Virtual Roger Clemens Is a Headhunter

At Nationals Park last night, we spent a fair amount of time walking around the stadium, checking it out. One advantage of building a state-of-the-art baseball stadium on the Anacostia riverfront in DC was that there was a lot of land available. So the stadium is actually huge. There's an enormous section behind the centerfield scoreboard for families, including a playground and virtual reality pitching and hitting cages.

I'm not sure "virtual reality" is the right term here, because the balls are real. The batting cages allow you to face a big-league pitcher, who appears on the screen (my guess is that it's less than sixty feet six inches away). The pitcher winds up and throws--and the ball looks like it comes out of the screen, off the pitcher's hand. It's an amazing optical effect. The ball actually comes through a hole in the screen, but the hole is pretty well camouflaged. So it gives the effect of facing a big-league pitcher (without the 90-plus MPH fastball). We had to watch for awhile just because it was so cool.

But don't go up against virtual Roger Clemens. He was throwing at one kid last night and plunked him once. Apparently, the balls aren't real baseballs, because the kid didn't writhe around in pain afterwards. Or, maybe they should adjust the pitching machine.

The pitching simulation is similar--you throw the baseball at a screen, and the hitter (of your choice) swings at strikes. The screen clocks your pitches, too. I really wanted to face David Justice circa 1995, but they didn't have that program for some reason.

Also, the new ballpark has good food selections (including Ben's Chili Bowl), many kinds of beer (including good draft beer), and liquor. In the upper deck, no less.

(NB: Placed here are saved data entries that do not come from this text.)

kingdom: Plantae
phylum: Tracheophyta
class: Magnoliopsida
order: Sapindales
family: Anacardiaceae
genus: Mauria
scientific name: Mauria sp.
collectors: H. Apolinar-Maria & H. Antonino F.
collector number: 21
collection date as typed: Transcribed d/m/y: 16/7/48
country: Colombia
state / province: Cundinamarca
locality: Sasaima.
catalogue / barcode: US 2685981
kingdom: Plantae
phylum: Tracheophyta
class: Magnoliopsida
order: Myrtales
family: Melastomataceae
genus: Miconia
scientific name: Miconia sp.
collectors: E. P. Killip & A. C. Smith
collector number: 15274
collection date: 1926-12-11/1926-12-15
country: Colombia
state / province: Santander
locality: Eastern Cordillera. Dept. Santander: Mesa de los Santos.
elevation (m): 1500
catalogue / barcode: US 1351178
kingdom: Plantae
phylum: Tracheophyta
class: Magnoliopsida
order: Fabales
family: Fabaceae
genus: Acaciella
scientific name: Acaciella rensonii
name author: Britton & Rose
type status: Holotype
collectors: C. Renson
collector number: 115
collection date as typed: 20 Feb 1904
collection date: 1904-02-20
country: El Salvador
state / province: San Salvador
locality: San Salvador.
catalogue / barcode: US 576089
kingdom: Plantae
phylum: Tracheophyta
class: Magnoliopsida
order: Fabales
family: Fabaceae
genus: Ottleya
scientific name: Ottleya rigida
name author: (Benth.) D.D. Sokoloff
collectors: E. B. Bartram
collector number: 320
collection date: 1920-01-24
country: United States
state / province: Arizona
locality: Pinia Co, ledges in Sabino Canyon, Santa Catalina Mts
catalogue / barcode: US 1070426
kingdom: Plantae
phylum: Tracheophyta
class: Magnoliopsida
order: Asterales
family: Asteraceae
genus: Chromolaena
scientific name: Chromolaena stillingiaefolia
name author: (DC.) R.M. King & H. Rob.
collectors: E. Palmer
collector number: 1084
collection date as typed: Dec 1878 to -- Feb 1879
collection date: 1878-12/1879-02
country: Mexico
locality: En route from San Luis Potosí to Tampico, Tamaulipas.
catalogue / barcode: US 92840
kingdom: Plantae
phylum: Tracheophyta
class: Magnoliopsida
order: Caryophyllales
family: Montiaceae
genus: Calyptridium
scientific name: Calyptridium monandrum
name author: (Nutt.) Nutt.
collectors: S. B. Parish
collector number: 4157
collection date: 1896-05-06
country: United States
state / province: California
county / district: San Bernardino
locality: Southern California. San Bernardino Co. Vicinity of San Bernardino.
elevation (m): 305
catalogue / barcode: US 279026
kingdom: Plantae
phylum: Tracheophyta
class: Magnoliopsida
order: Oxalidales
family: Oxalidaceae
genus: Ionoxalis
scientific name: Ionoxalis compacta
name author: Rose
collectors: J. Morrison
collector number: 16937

One of the features I really liked was "the Red Porch" in the center field bleachers area (or, where the bleachers would normally be). This is kind of like low-rent club seating. There's a restaurant for the section, and the seats are padded. They also afford an excellent view of the field (think bleachers at the Jake, but padded! padded seat backs!). I know because we snuck down there after the seventh inning and watched the end of the game. I don't know how much these cost, but they would be pretty attractive for a night game (I would be reluctant to sit there for a day game--the sun would burn you up alive).